**EXERCISE DIRECTIONS:** Revise the data below by replacing "Bikini" with "Two-Piece" and leaving everything else unchanged. Omit the pictures from your answer.

============

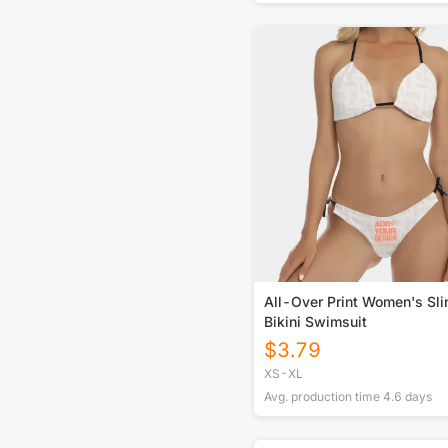
All-Over Print Women's Sli
Bikini Swimsuit
$
3.79
XS-XL
Avg. production time
4.6
days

============

**SOLUTION TO THE PROBLEM:**
All-Over Print Women's Sli
Two-Piece Swimsuit
$
3.79
XS-XL
Avg. production time
4.6
days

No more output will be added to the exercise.